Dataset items
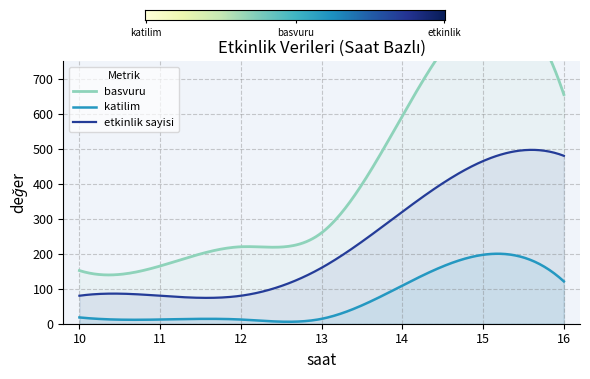

True or false: etkinlik sayisi has more than 2 interior local peaks.

False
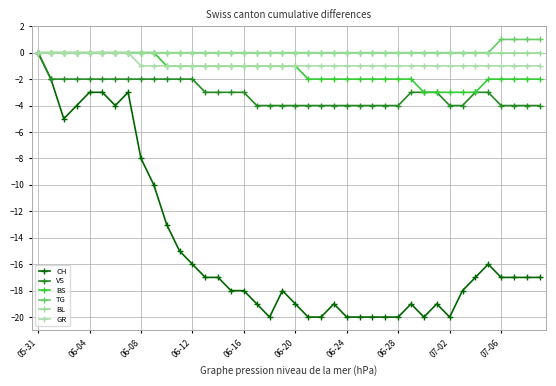

Count the number of data series in this chart.

6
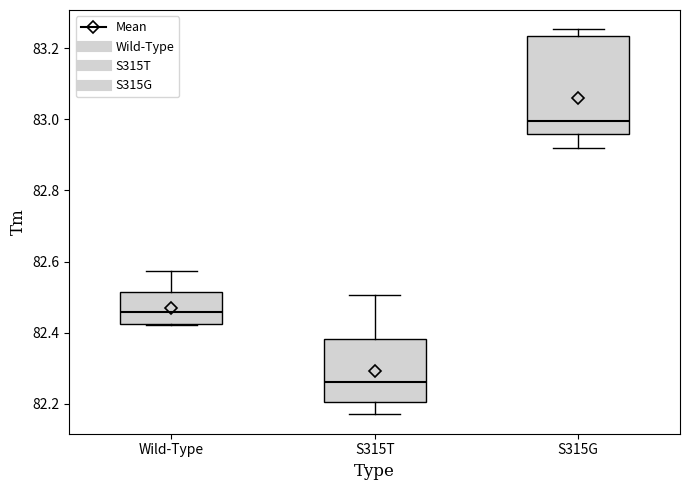

Reading left to right, read every box against the y-axis: the position of its median line, the range the box covers, and the ends of its whiskers. The values are not printed on the chart, so give them approximately, as read against the axis.

Wild-Type: median 82.46, box 82.42 to 82.52, whiskers 82.42 to 82.58
S315T: median 82.26, box 82.20 to 82.38, whiskers 82.18 to 82.50
S315G: median 83.00, box 82.96 to 83.24, whiskers 82.92 to 83.26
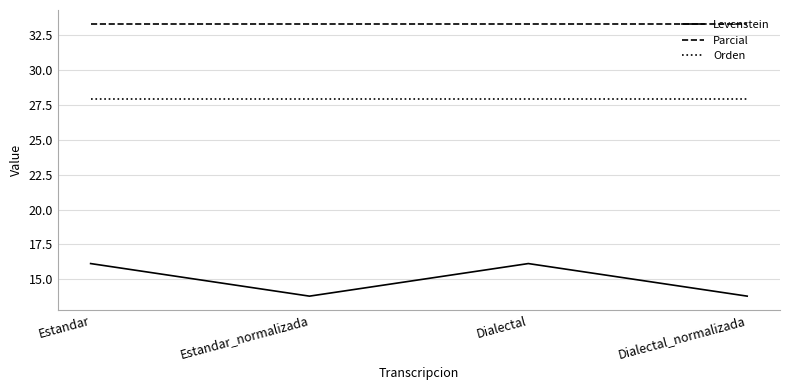

What is the sum of all Parcial values?

133.3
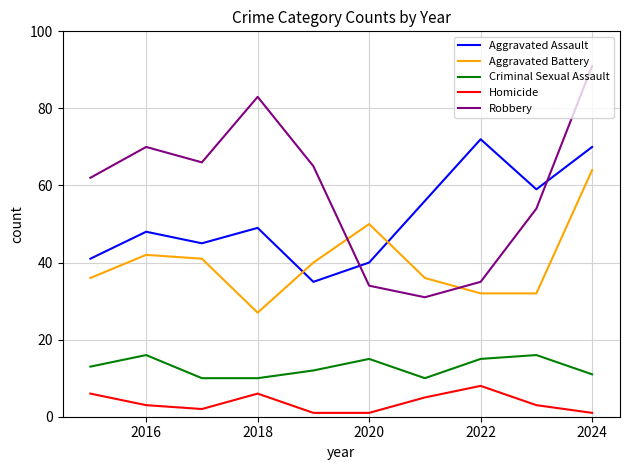

How many series are shown in this chart?

5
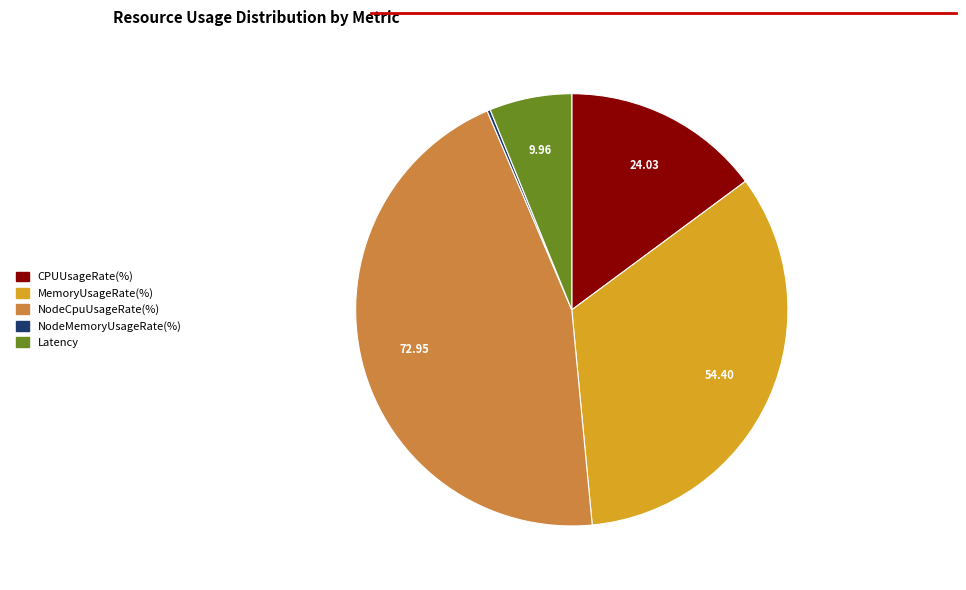

Is there any slice that represents more than half of the pie?

No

#### What the task requires
Copy all of the records above word for word, but leave out the pictures.

#### Task result
True or false: etkinlik sayisi has more than 2 interior local peaks.

False

Count the number of data series in this chart.

6

Reading left to right, read every box against the y-axis: the position of its median line, the range the box covers, and the ends of its whiskers. The values are not printed on the chart, so give them approximately, as read against the axis.

Wild-Type: median 82.46, box 82.42 to 82.52, whiskers 82.42 to 82.58
S315T: median 82.26, box 82.20 to 82.38, whiskers 82.18 to 82.50
S315G: median 83.00, box 82.96 to 83.24, whiskers 82.92 to 83.26

What is the sum of all Parcial values?

133.3

How many series are shown in this chart?

5

Is there any slice that represents more than half of the pie?

No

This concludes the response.